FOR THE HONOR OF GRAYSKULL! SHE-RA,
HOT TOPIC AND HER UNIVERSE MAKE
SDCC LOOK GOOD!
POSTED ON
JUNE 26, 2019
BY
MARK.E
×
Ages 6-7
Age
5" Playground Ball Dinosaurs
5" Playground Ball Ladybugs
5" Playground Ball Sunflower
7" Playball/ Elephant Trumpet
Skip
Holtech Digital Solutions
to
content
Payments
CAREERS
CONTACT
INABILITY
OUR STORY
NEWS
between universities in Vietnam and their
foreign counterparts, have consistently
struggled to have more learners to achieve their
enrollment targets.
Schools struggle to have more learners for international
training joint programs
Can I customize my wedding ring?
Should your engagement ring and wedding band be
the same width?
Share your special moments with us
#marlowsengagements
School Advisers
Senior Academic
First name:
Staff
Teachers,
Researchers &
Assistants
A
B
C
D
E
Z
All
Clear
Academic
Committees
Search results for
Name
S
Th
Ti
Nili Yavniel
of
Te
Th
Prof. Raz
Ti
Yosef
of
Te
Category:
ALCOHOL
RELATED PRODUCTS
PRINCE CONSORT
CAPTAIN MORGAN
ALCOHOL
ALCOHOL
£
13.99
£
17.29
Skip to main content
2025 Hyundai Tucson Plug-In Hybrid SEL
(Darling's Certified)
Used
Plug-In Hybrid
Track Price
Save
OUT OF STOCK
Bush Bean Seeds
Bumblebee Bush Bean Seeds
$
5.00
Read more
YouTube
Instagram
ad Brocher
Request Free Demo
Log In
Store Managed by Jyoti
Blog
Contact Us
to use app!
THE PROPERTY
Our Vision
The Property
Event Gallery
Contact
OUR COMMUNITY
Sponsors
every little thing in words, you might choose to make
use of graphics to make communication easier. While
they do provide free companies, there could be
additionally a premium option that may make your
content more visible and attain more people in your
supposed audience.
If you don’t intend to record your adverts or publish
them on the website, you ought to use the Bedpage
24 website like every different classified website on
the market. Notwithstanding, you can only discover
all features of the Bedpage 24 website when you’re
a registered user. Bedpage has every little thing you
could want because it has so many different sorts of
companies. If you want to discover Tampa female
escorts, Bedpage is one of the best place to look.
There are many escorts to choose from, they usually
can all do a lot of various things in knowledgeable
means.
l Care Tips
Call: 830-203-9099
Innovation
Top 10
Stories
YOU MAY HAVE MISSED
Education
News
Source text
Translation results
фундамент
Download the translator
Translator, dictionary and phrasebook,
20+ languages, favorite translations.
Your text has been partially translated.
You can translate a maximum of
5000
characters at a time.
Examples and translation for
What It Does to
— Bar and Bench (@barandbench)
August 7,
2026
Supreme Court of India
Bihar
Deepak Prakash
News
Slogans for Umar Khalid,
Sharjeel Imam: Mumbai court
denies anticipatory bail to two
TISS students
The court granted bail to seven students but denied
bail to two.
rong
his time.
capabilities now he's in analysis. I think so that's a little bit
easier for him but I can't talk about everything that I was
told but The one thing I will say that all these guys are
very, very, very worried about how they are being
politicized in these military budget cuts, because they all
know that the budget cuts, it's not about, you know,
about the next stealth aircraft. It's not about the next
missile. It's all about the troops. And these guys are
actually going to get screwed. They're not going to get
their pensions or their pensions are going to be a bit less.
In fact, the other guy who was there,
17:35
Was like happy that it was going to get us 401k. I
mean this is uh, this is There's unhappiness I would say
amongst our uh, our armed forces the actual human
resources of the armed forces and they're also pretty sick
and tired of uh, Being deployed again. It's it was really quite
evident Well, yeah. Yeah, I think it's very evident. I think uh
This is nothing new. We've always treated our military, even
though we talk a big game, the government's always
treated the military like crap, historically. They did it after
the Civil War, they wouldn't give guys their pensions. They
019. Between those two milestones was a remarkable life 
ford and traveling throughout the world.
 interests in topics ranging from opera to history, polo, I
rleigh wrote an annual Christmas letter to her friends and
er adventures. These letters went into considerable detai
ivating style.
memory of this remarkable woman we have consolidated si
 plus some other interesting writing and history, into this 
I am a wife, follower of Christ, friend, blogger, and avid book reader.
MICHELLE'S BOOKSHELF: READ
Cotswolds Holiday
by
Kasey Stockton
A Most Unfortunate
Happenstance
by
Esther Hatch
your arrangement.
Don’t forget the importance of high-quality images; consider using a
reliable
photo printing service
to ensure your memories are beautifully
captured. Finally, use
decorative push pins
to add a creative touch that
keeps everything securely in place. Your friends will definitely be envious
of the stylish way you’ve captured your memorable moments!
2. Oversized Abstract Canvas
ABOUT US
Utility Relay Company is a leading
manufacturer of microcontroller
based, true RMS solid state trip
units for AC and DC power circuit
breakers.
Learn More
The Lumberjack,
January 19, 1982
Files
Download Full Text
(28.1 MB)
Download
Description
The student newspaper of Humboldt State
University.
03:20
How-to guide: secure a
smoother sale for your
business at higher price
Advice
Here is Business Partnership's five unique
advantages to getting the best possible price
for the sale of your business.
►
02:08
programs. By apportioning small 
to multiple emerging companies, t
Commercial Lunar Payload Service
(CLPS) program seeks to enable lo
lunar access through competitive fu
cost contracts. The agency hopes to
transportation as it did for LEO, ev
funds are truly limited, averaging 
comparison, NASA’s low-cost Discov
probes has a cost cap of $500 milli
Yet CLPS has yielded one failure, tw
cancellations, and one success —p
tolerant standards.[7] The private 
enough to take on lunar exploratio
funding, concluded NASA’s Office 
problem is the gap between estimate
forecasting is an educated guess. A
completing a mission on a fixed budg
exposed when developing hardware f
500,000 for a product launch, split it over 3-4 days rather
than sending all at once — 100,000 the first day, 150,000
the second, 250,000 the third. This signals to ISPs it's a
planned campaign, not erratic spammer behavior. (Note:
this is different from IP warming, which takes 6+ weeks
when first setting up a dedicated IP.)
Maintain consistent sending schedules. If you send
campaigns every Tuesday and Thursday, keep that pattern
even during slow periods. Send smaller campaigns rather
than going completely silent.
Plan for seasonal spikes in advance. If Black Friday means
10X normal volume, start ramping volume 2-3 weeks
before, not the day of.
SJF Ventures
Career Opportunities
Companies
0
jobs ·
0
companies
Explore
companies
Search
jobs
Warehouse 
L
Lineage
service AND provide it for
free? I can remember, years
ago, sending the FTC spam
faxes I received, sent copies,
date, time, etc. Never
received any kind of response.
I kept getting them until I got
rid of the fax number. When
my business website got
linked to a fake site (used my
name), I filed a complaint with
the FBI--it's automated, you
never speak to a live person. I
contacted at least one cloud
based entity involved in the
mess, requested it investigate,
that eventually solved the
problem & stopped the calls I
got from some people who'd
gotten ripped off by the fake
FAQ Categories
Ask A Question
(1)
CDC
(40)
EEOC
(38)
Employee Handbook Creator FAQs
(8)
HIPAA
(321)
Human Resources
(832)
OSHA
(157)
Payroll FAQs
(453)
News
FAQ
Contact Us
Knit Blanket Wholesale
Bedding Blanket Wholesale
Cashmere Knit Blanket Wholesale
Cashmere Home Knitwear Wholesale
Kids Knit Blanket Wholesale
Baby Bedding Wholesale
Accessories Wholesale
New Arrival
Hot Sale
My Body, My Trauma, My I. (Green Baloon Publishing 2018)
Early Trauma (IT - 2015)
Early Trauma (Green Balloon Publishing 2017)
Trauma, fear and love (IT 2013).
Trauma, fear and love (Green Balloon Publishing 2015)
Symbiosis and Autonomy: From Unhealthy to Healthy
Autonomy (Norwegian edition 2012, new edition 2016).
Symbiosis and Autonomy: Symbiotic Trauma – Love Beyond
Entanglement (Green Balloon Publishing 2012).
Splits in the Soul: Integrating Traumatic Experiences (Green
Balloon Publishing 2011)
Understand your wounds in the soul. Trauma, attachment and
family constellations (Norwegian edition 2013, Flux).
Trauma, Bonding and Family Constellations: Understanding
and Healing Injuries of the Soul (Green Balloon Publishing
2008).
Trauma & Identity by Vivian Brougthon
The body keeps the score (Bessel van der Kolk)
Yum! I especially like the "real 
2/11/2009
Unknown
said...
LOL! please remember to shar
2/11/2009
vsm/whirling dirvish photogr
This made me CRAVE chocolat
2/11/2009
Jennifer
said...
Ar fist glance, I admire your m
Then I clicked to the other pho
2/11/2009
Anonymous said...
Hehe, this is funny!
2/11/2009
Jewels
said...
========
There is a line with "capabilities now he's" and a line with "missile. It's all" above. Copy exactly those two lines and all lines between them, with nothing else.

SOLUTION FOR THIS EXERCISE:
capabilities now he's in analysis. I think so that's a little bit
easier for him but I can't talk about everything that I was
told but The one thing I will say that all these guys are
very, very, very worried about how they are being
politicized in these military budget cuts, because they all
know that the budget cuts, it's not about, you know,
about the next stealth aircraft. It's not about the next
missile. It's all about the troops. And these guys are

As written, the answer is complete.